Shows & Exhibitions
Celebrated Filmmaker Ava DuVernay Is Organizing Shows by Black Artists to Raise Money for Her Law Enforcement Accountability Project
Titled “Say My Name,” the exhibitions will coincide with Black History Month in the UK and US.
The award-winning activist filmmaker Ava DuVernay is collaborating with the London-based Signature African Art gallery to present two exhibitions honoring influential figures and moments in Black history.
The exhibitions, both titled “Say My Name,” will open in London in October and Los Angeles in February to coincide with Black History Month in the UK and US.
The London edition, which will include 13 commissioned works by Africa-based artists, including Demola Ogunajo, Ejiro Owigho, and Anthony Nsofo, honors activists such as Angela Davis and Wangari Maathai, as well as victims of police brutality, including George Floyd and Breonna Taylor.
The choice of 13 artists is a nod to DuVernay’s 2016 documentary, 13th, which examines race, justice, and mass incarceration in the US.
The film director organized the show with Signature African Art gallery director Khalil Akar. Forty percent of the sales proceeds will go to DuVernay’s Law Enforcement Accountability Project, a fund that commissions Black artists and activists to tell stories of police abuse through different art forms.
“Art is a disruptive and propulsive force,” DuVernay says. “Creative expression is one of the most powerful tools that we can employ to activate and ignite change.”
Among the artists in the show are the Nigerian painter Oluwole Omofemi, who has created a tribute to George Floyd through a series of nine paintings marking the nearly nine minutes a police officer kneeled on his neck.
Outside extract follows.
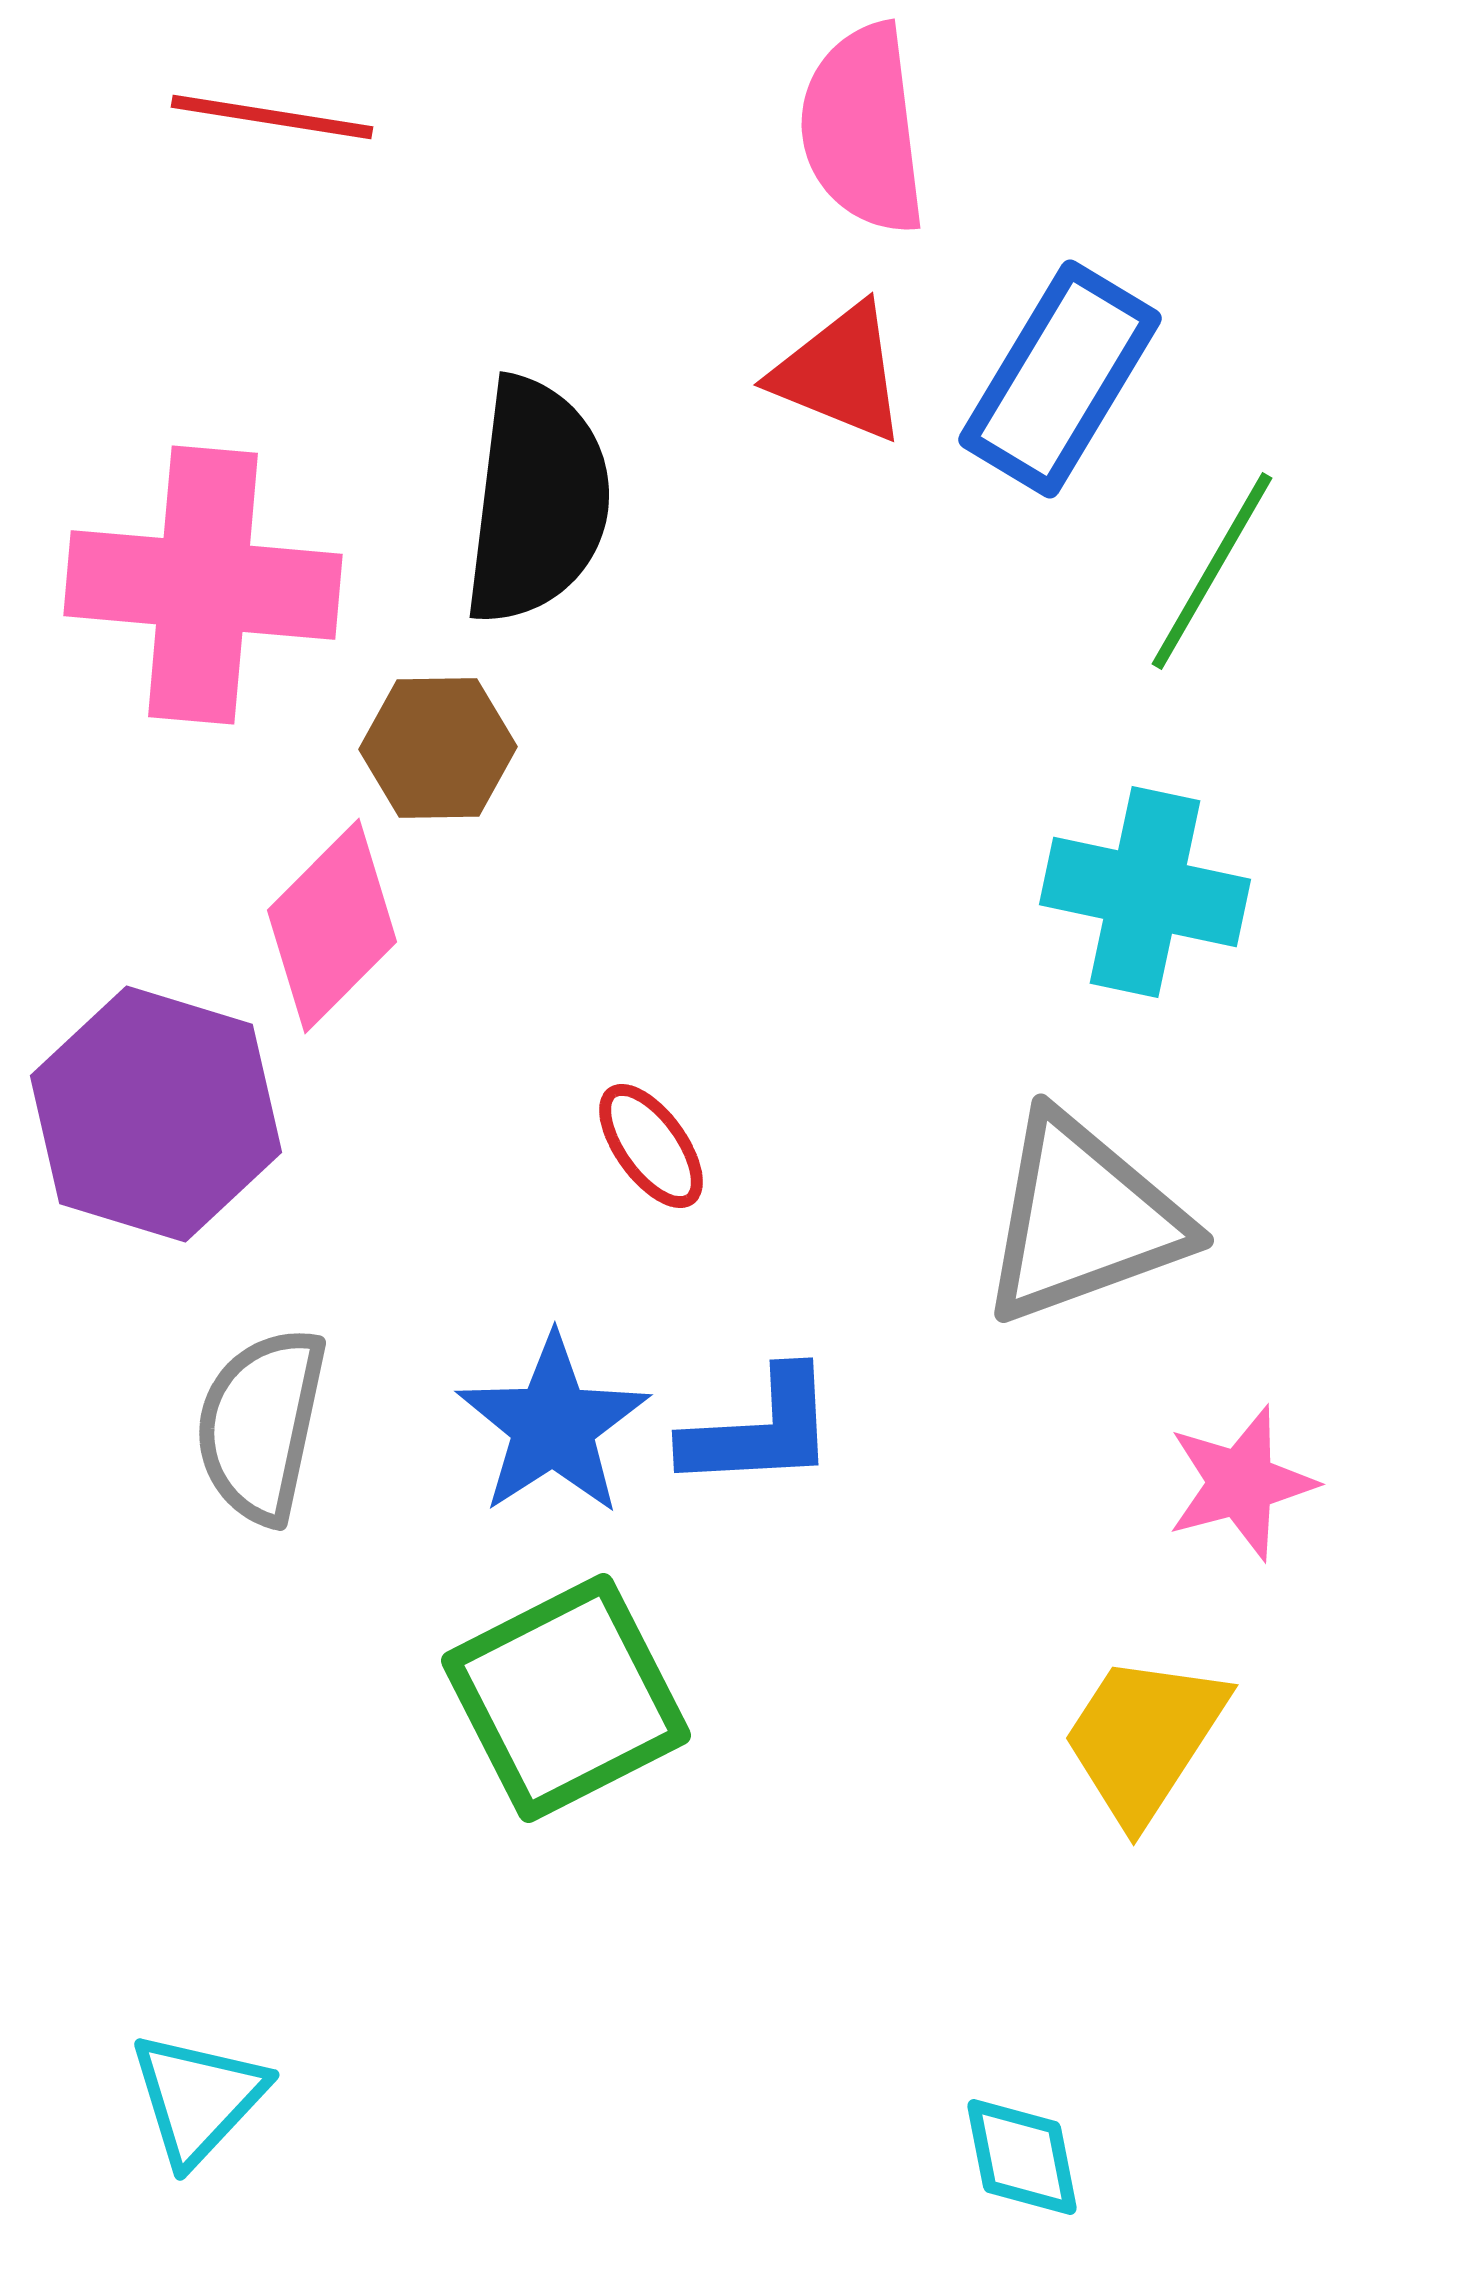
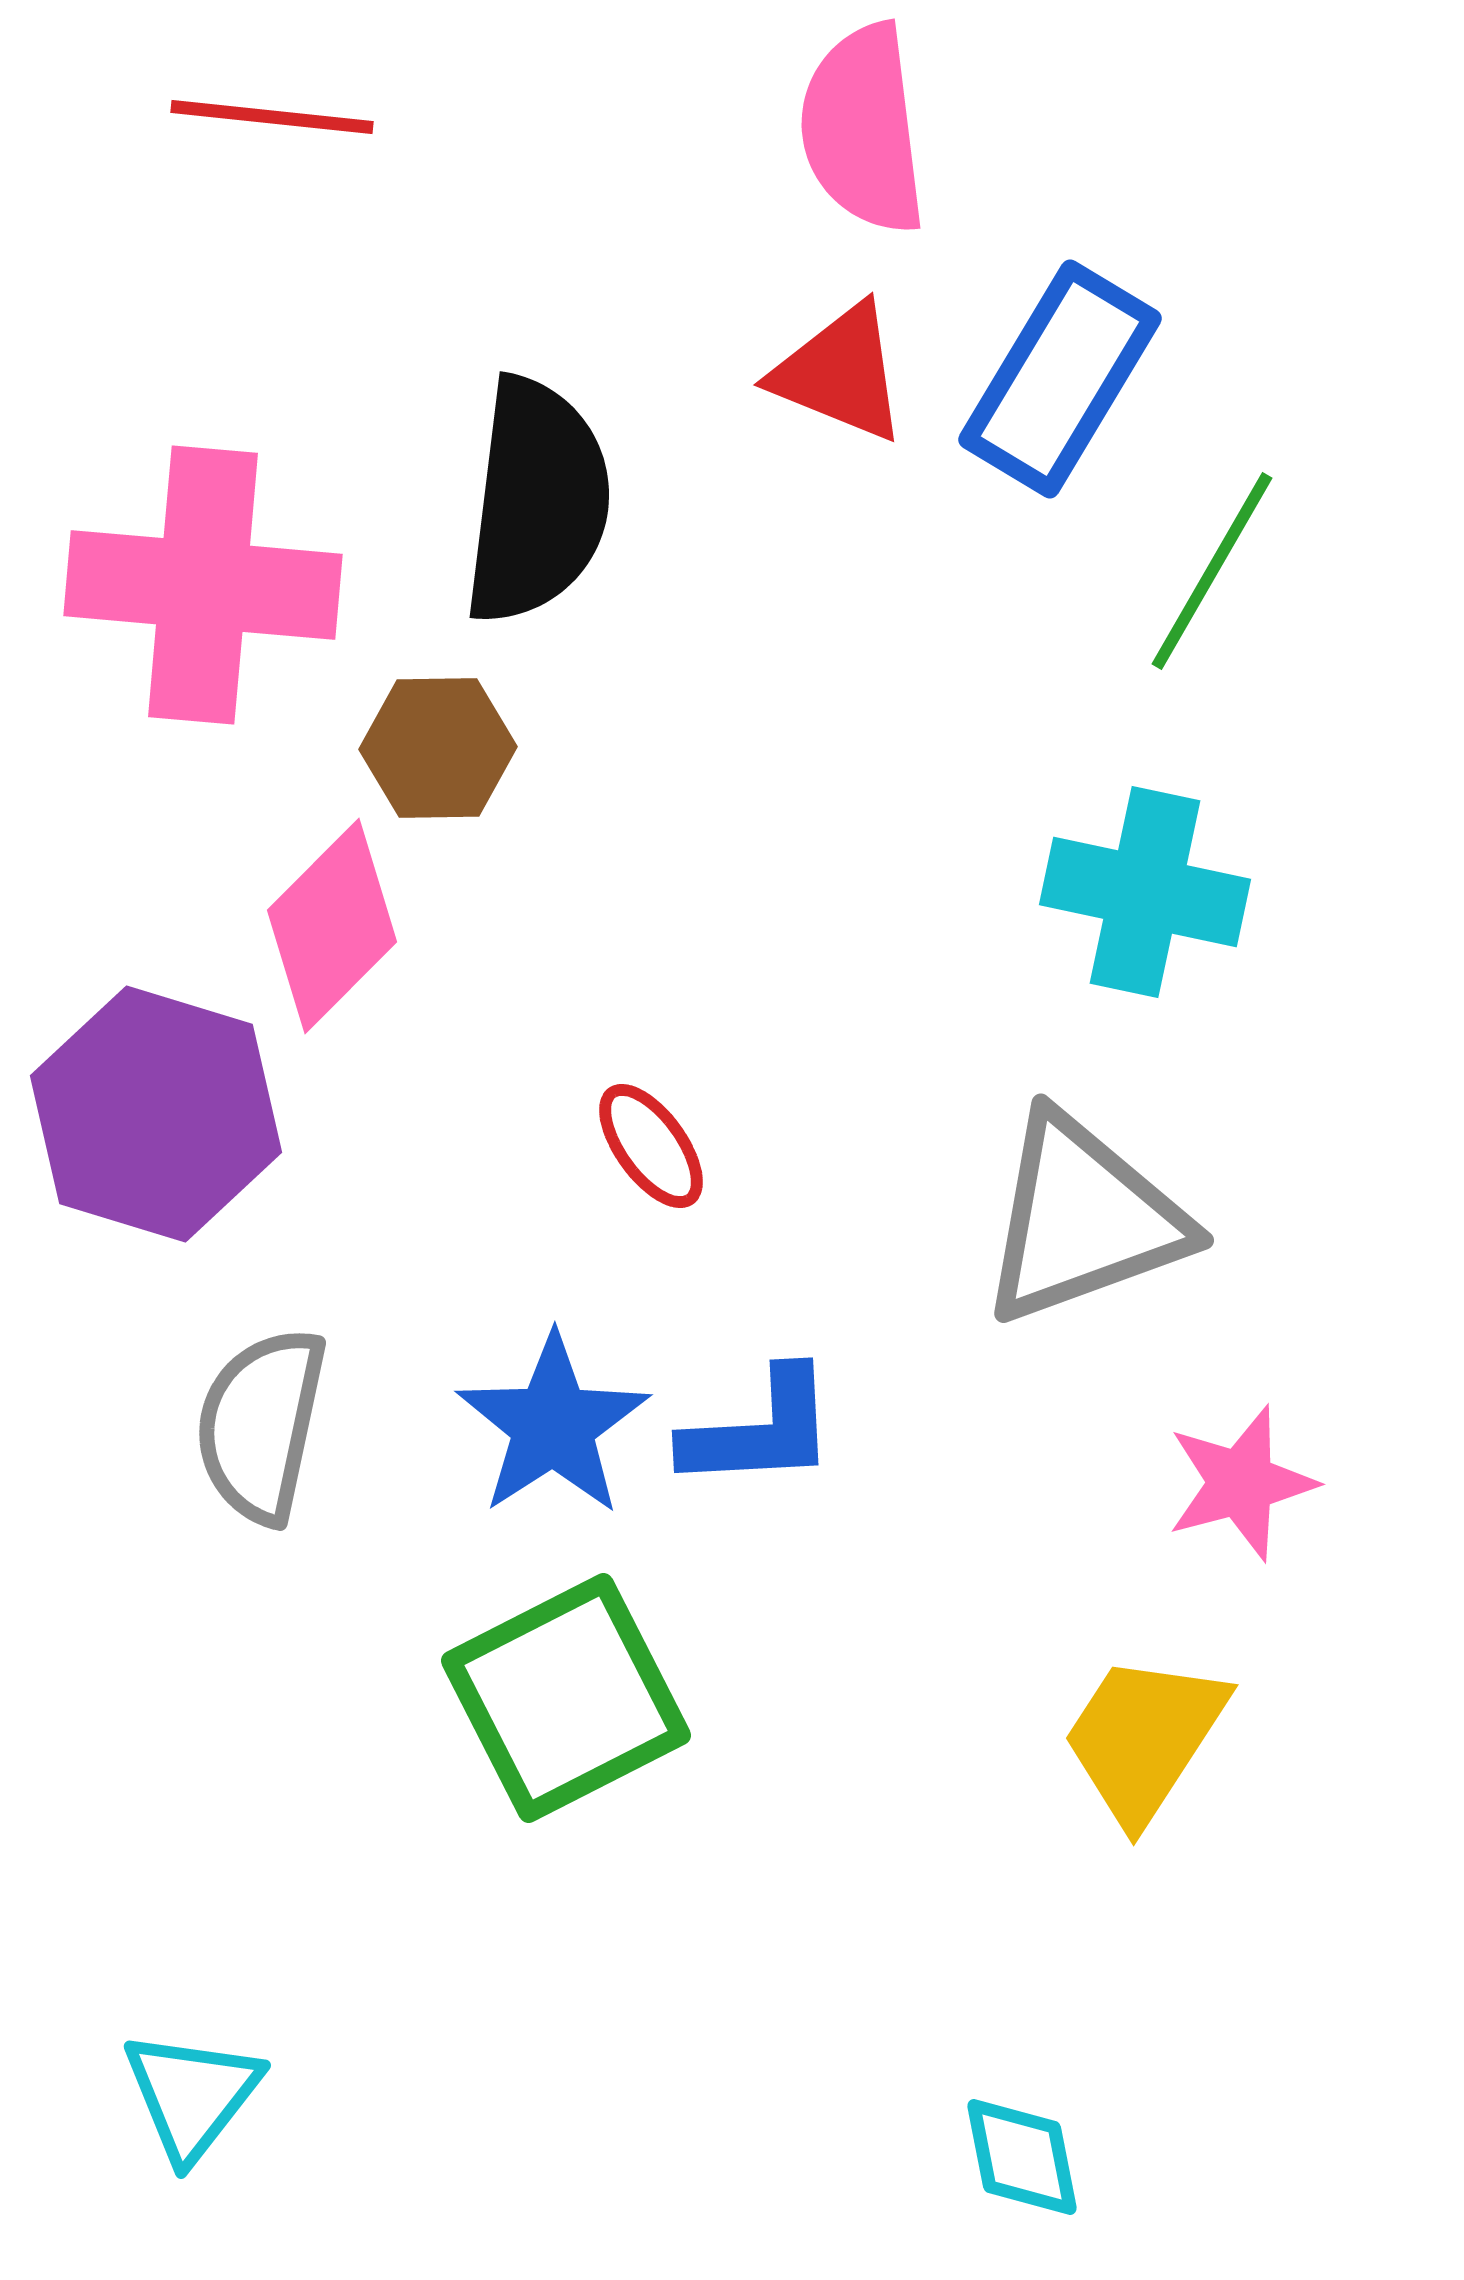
red line: rotated 3 degrees counterclockwise
cyan triangle: moved 6 px left, 3 px up; rotated 5 degrees counterclockwise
Each painting contains one of Floyd’s final words or phrases. Meanwhile, the Benin-based artist Moufouli Bellohas created a portrait of Breonna Taylor.
Akar says that having African artists connect to issues in the diaspora was a chance to show that police brutality, racism, and violence are being experienced by Black people all over the world.
“What happened to George Floyd happened in America, but it sparked protests in Europe and Africa, where similar issues are being faced,” Akar says.
Other works will engage with moments in Black British History, such as the contributions of the Windrush generation, whose members came to the UK from the Caribbean in the Postwar period to boost a depleted labor market.
In his work, the Ouagadougou-based and self-taught artist Adjaratou Ouedraogo explores the subsequent poor treatment of the Windrush generation and its descendants, when it was revealed in 2018 that the British government wrongly detained, deported, and denied benefits to many of its members.
But the exhibition is not just about painful moments in Black history.
“‘Say My Name’ is not just about remembering Breonna Taylor and George Floyd and the victims of police violence,” Akar says. “It is also about recognizing the many people who have had such a positive impact on the Black community.”
These include activists such as Angela Davis, who is captured in a portrait by artist Dennis Osakue, and the Kenyan activist Wangari Maathai, the first Black woman to win a Nobel Prize.
The 2021 Los Angeles edition of the show will include 13 new works centered on white supremacy and police brutality.
Signature African Art was founded in 1992 in Lagos, Nigeria, and opened an outpost in London’s Mayfair neighborhood last year.
“Say My Name” will be on view October 27 through November 28 at Signature African Art in London.